The body tasked with advising on the post-public employment of politicians has no real powers with which to do its job, and no sanction available when its rules are ignored.
Matthew Campbell-Hill is also non-executive director at the Driver and Vehicle Standards Agency – a role that overlapped with Freeman’s tenure as minister of transport – but he told openDemocracy that he had not met Freeman until they were introduced by a donor at an initial fundraiser for Aerosol Shield last year.
Freeman’s initial pro bono advice “did not result in any contracts or purchase as it was a new technology and they were unable to consider items outside of their scope”, Campbell-Hill said.
“Knowing that NHS clinicians were wanting to get hold of the Aerosol Shields, we then looked at commercial models to help support us in manufacture and distribution. With his background in financing medical technologies, we approached Mr Freeman again and asked for his advice and support in preparing for and landing investment,” he added.
Freeman’s work for the loss-making Aerosol Shield only came to light in October, when the Mid-Norfolk MP updated his declaration on the Register of Members’ Interests to include £5,000 paid in June.
In November, Pickles wrote to Freeman noting that he had not sought ACOBA’s advice before taking on the work.
“The Rules exist to protect the integrity of government and the Rules state retrospective applications will not normally be accepted,” Pickles wrote.
“You appear to be in breach of the Rules and the Committee require an explanation as to why you failed to seek their advice,” he added.
In a written submission, Freeman said that he was fully committed to transparency and had not consulted ACOBA about his paid work for Aerosol Shield as the work had been short-lived.
“Given the circumstances… it didn’t even occur to me that there might be a need to register with ACOBA.”
Freeman added that he had had no contact with the company since July and the failure to declare the income on the Register of Interests earlier was due to a clerical error in his office that was “immediately rectified”.
ACOBA does not have the power to issue any sanctions for breaches of the ministerial code, or other rule-breaking.
Transparency campaigners have called for rules to be toughened up.
Alex Runswick, senior advocacy manager at Transparency International, told openDemocracy that the ‘revolving door’ between government and the private sector was being “left uncontrolled.”
“The body tasked with advising on the post-public employment of politicians has no real powers with which to do its job, and no sanction available when its rules are ignored. We can expect this situation to continue until the Advisory Committee on Business Appointments is replaced with a body that has real teeth,” Runswick said.
Spotlight on Corruption’s Susan Hawley said that “the publication of an exchange of letters is hardly an effective sanction against clear rule-breaking.
“It's time ACOBA was given proper statutory footing, and real teeth to impose proper sanctions in cases like this. Without these it is hardly surprising that ministers and politicians pay little heed. As Lord Pickles himself says, this is about protecting the integrity of government. The erosion of that integrity is damaging trust in government.”
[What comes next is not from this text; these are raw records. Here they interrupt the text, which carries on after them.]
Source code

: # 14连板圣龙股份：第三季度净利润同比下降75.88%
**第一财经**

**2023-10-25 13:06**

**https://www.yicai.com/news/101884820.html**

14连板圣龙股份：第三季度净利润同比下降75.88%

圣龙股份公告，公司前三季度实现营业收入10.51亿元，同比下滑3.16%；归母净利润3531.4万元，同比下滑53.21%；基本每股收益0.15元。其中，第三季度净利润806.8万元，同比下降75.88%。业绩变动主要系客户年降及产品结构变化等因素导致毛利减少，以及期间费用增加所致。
Aerosol Shield’s Matthew Campbell-Hill said “ours was a product that was urgently needed by clinicians, and remains so to this day, and yet it was exceptionally difficult for clinical staff to find ways to pay for it, as there was no clear route for them to purchase.
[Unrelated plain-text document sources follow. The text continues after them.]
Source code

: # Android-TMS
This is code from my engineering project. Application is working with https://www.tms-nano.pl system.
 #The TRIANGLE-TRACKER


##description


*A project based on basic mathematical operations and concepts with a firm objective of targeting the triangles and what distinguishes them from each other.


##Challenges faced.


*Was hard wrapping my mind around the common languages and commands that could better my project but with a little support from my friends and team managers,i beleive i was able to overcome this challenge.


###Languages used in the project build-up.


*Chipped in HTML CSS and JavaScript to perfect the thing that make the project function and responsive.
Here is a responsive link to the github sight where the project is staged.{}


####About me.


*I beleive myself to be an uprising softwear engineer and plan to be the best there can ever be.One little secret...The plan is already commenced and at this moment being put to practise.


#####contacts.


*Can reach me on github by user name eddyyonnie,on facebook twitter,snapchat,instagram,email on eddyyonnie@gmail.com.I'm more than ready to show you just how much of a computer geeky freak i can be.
“With so many hospital staff at significant risk, time was of the essence when it came to fundraising and getting AerosolShields out to protect the NHS, so we are saddened to learn that Mr Freeman is receiving a negative impact from his time and efforts.”
Fleur Anderson MP, Shadow Cabinet Minister said: “It is clear from the Prime Minister down that Tory MPs seem to have little regard for the Advisory Committee on Business Appointments or even the Ministerial Code.
“This Tory government has overseen a collapse in standards and transparency and Britain deserves better."
Freeman has yet to respond to requests for comments.